Textauszug:
= = = = = = =

Schließlich kam die Triebfahrzeugführerprüfung heran, und nach ein wenig Aufregung war man dann selbiger. Das war ja auch eine Geldfrage, ein Schaffner bekam damals 335,- Mark brutto, als Tf-Anwärter bekam man dann schon 345,- Mark. Wenn der Lehrgang bestanden war, erhielt man 355,- Mark. Wurde man dann als "Springer-Tf" eingesetzt, bekam man schließlich 390,- Mark, Plan-Tf bekamen 405,- Mark und Tf-Ausbilder schließlich 420,- Mark zuzüglich des Kilometergeldes.

Während der Ausbildung gab es auch noch die Störungsfahrten, die dauerten vierzehn Tage und fanden auf der Stadtbahn meist zwischen Köpenick und Karlshorst bzw. auf der Nordsüd-S-Bahn zwischen Lichterfelde Süd und Lichterfelde Ost statt. In Lichterfelde Süd wohnte zudem ein Lehrer, der den Belehrungszug mittels einer Knallkapsel anhielt, aufstieg und die weiteren Störungsfahrten unterrichtete.

Nach vier weiteren Jahren wurde man als Plan-Tf eingesetzt. Bis dahin fuhr man die ersten zwei Jahre als Schaffner, die nächsten beiden Jahre als "Springer"-Tf. Aufgrund der Altersentwicklung bei der S-Bahn konnte man später eine Planstelle ergattern. Wenn man zum Dienst gefahren ist, hat man sich meist gleich von unterwegs gemeldet. Da hieß es dann schon mal: Du fährst mal heute den oder den Zug. Ansonsten war so wie heute der Dienstbeginn in der jeweiligen Kaue. Damals befand sie sich noch in Lichtenberg, bevor sie später nach Ostkreuz wechselte. Wenn Störungen im Betriebsablauf eintraten, wurden, wenn möglich, die Züge samt ihren Personalen wieder rückgetauscht. So wurde verhindert, dass jemand der gegen 20.00 Uhr Feierabend hatte, erst gegen 22.00 Uhr seine Ablösung bekam. Bekam man keine Ablösung, war es Pflicht, eine halbe Runde weiterzufahren. Jedoch kamen da in Richtung Potsdam dann schon mal zwei Stunden zusammen. Da man aufgrund der Planstellen immer vom Gleichen abgelöst wurde, konnte man das privat regeln. So kam er dann das nächste Mal etwas eher oder wurde später abgelöst.

= = = = = = =

Aufgaben:
a – Nennen Sie alle im Textauszug über die Laufbahn bei der S-Bahn genannten Bruttomonatsbeträge in Mark, jeweils mit der zugehörigen Stufe.
b – Schreiben Sie den Textauszug über die Arbeit als Triebfahrzeugführer bei der S-Bahn im Anschluss an dessen letzten Satz weiter.

= = = = = = =

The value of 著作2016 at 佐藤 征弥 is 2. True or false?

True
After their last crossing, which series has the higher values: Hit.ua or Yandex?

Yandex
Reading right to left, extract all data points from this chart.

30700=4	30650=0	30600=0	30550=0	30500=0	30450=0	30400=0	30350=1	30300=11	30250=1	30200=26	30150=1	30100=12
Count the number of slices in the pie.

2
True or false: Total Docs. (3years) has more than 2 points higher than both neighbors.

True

= = = = = = =

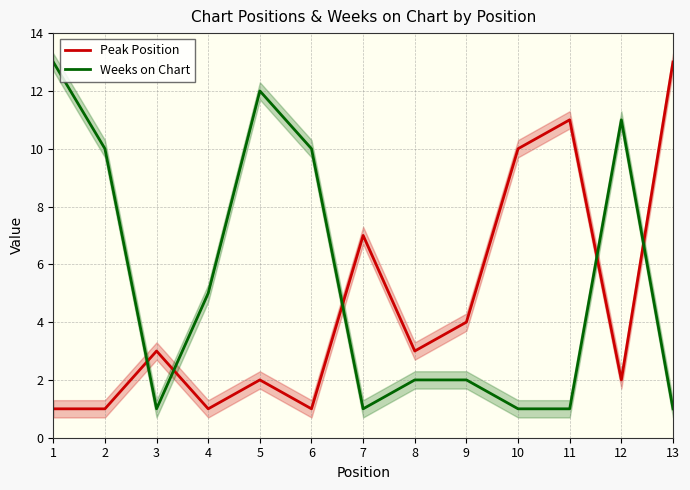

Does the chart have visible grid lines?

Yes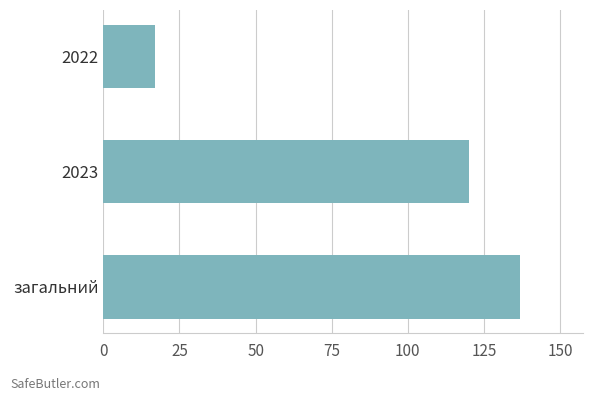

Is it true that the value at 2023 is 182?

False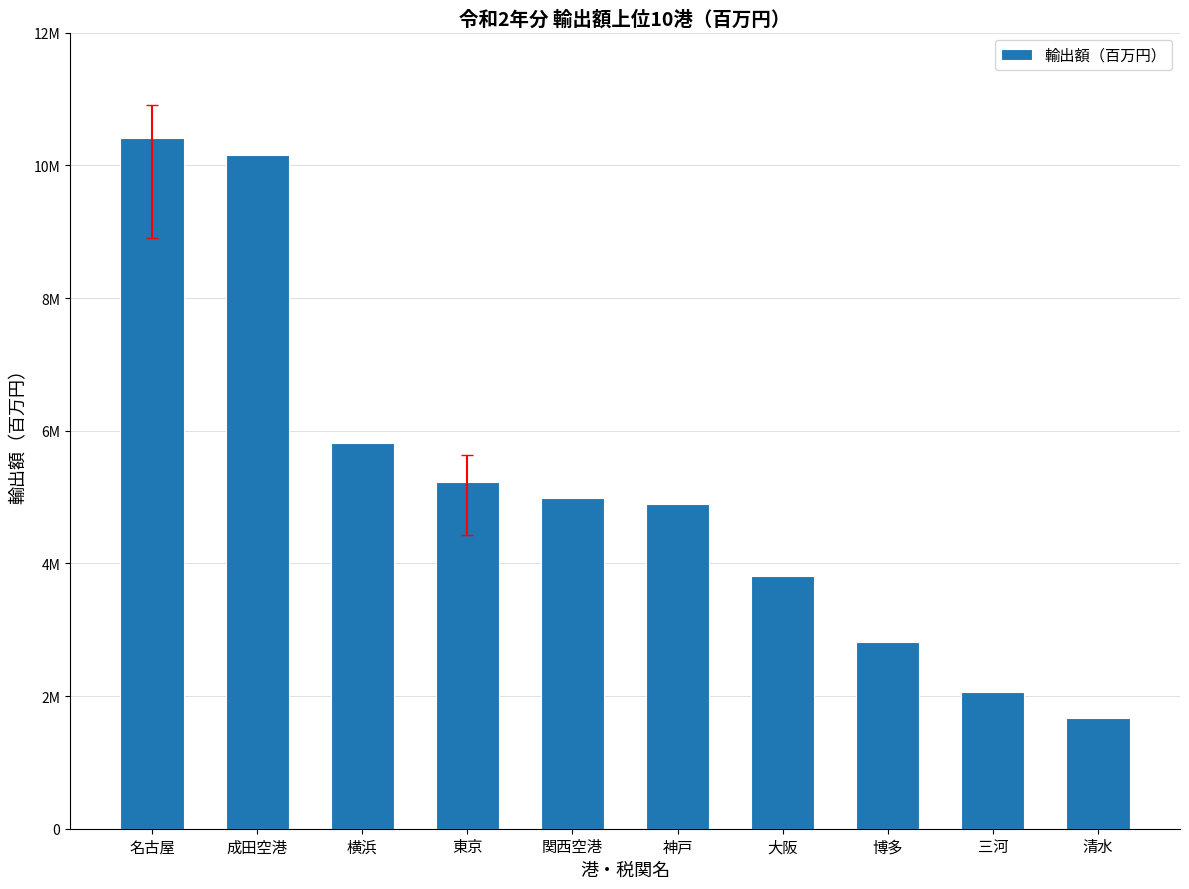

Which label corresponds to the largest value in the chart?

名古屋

= = = = = = =

Lösungen:
a –
- Schaffner: 335,- Mark
- Tf-Anwärter: 345,- Mark
- nach bestandenem Lehrgang: 355,- Mark
- "Springer-Tf": 390,- Mark
- Plan-Tf: 405,- Mark
- Tf-Ausbilder: 420,- Mark (zuzüglich Kilometergeld)

b –
Auch waren die Dienste nicht so hektisch wie heute. Die Stadtbahn durfte nur mit 55 Stundenkilometern befahren werden, um den Fahrplan einzuhalten reichten meist schon 40-45 km/h aus. So ergab es sich auch einmal, dass wir eine zwanzigminütige Verspätung zwischen Grünau und Spandau wieder reinholten. Da wurden überall wo man kreuzen konnte, in Ostbahnhof, Friedrichstraße, Charlottenburg und Westkreuz die vorhergehenden Züge angehalten und man konnte vorbeifahren. Dazu gab es auch mal die K-Scheibe von den Fahrdienstleitern zu sehen. Als Leerzug oder als so genannter "Durchläufer" bekam man auch schon mal das Gegenstück zu sehen, die "L-Scheibe".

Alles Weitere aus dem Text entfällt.